Sonntag, April 23, 2006

Von der Herrlichkeits des Seins...

Heute ist ein ziemlich herrlicher Tag. Ein verkaufsoffener Sonntag und alle stürmen in die Läden. Aber mein Tag ist nicht deswegen herrlich, ich war zwar auch schon in der Stadt, aber ich wohne auch mitten drin und hatte etwas zu erledigen.Und es waren eindeutig zu viele Menschen unterwegs, das Wetter war ja auch schön.

Ich aber bin froh, dass ich wieder hier bin, in meinen 4 Wänden, bei all meinen Lieben.
Eben diese Lieben, die mein Herz immer wieder zum lächeln bringen und mich wertvoll werden lassen. Es ist einfach toll wenn einem all diese kleinen Wesen entgegengestürmt kommen, sobald man sich ihnen nähert.

Ich verbrachte den Tag damit hier aufzuräumen, was mir nicht wirklich gelingt, weil das Chaos riesig ist. Aber einiges ist schon vollbracht. Herrlich, ich bin ein wenig stolz auf mich.

Ich habe seltsame Dinge geträumt und die Vorstellung jagte mir Angst ein. Aber auch ein Traum geht vorbei und auch den schrecklichsten Traum kann man geniesen.

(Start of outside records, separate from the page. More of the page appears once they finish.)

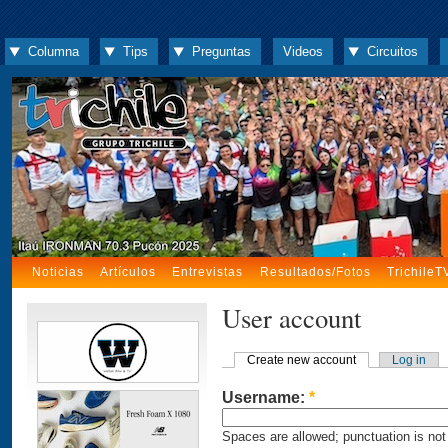
Columna
Tips
Preguntas
Videos
Circuitos
Noticias
Artículos
Entrevistas
Resultados/Fotos
TrichileT
User account
Create new account
Log in
Username:
*
Spaces are allowed; punctuation is not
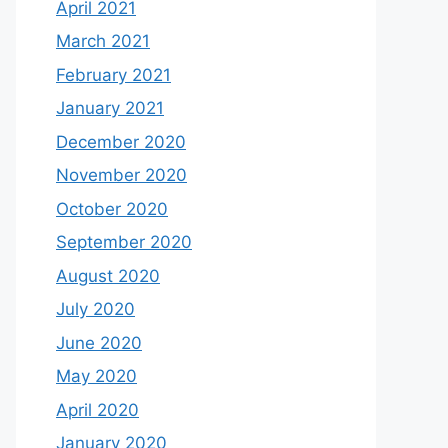
April 2021
March 2021
February 2021
January 2021
December 2020
November 2020
October 2020
September 2020
August 2020
July 2020
June 2020
May 2020
April 2020
January 2020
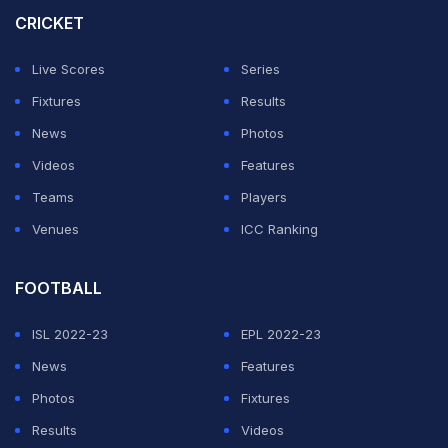
CRICKET
Live Scores
Series
Fixtures
Results
News
Photos
Videos
Features
Teams
Players
Venues
ICC Ranking
FOOTBALL
ISL 2022-23
EPL 2022-23
News
Features
Photos
Fixtures
Results
Videos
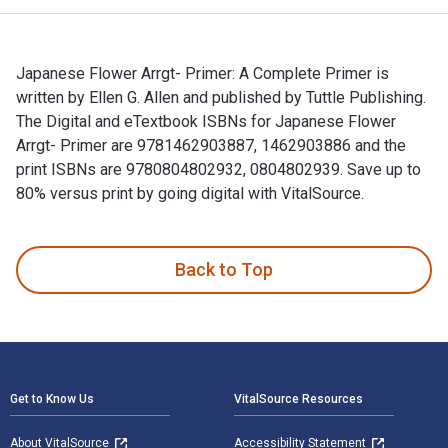
Japanese Flower Arrgt- Primer: A Complete Primer is
written by Ellen G. Allen and published by Tuttle Publishing.
The Digital and eTextbook ISBNs for Japanese Flower
Arrgt- Primer are 9781462903887, 1462903886 and the
print ISBNs are 9780804802932, 0804802939. Save up to
80% versus print by going digital with VitalSource.
Japanese Flower Arrgt- Primer: A Complete Primer is written 
Back to Top
Footer Navigation
Get to Know Us
VitalSource Resources
About VitalSource
Accessibility Statement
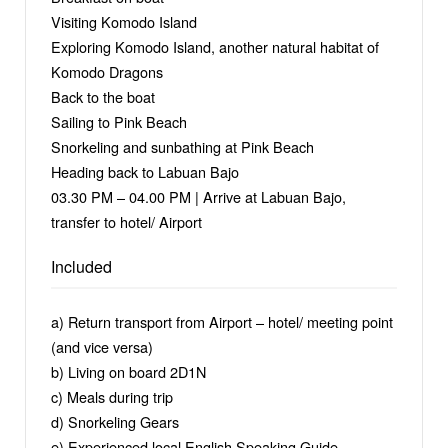
Visiting Komodo Island
Exploring Komodo Island, another natural habitat of
Komodo Dragons
Back to the boat
Sailing to Pink Beach
Snorkeling and sunbathing at Pink Beach
Heading back to Labuan Bajo
03.30 PM – 04.00 PM | Arrive at Labuan Bajo,
transfer to hotel/ Airport
Included
a) Return transport from Airport – hotel/ meeting point
(and vice versa)
b) Living on board 2D1N
c) Meals during trip
d) Snorkeling Gears
e) Experienced local English Speaking Guide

Und es geht mir gut in meinem Chaos, ich bin zufrieden mit dem was ich habe, auch wenn es weniger ist als ich gerne hätte. Ich wachse daran anderen Wesen Gutes zu tun und so kann ich mich daran aufbauen. Meine Liebe an ihnen nur in vollen Zügen verschwenden und wissen das sie es allesamt so sehr verdient haben, wie sie es verdient hatten ein schöneres zu Hause zu haben als dort wo sie geboren sind.

Geboren wird man einfach, keiner sucht sich das aus, wo und wann und vor allen Dingen wohin er geboren wird. Ich versuche das Beste daraus zu machen auch wenn es immer wieder von Rückschlägen gezeichnet wird. Aber Wesen ein besseres Leben zu schenken schenkt auch mir ein besseres Leben.

Mein Weg ist gesäumt von Wesen, die es verdient haben Aufmerksamkeit, Liebe, Hoffung, Wärme und Freundschaft zu spüren. Sie sind mir ähnlich, aber man sucht sich immer Wesen die einem Ähnlich sind.

Ich habe eine Gute Medizin gefunden, mit 100% Lächelgarantie. Ich würde sie jedem raten, der mir ähnlich ist. Eine gute Therapie, die einfach beherrscht wird ohne das je gelernt zu haben. Aufbauendes Verhalten ohne zu fordern. Einfach da sein mit ganz viel Sonne und Wärme.

Und ich sage euch, nichts ist tröstender, als wenn ein Wesen, das so klein ist wie meine Hand, das ich mit einem Schlag erlegen könnte, einem so viel Vertrauen schenkt.
Langsam näher kommt, die Nase vorangestreckt. Die Tasthaare kitzeln dich in der Nase und dann dieses Gefühl, wie eine kleine Zunge vorsichtig die sich gerade ansammelnde Träne aus deinem Augenwinkel leckt.

Und ein Lächeln ist auf meine Gesicht gemalt. Ich bin dankbar für so viel Vertrauen.

Mein Tag könnte nicht besser gefärbt sein...es ist herrlich soetwas erleben zu dürfen!!!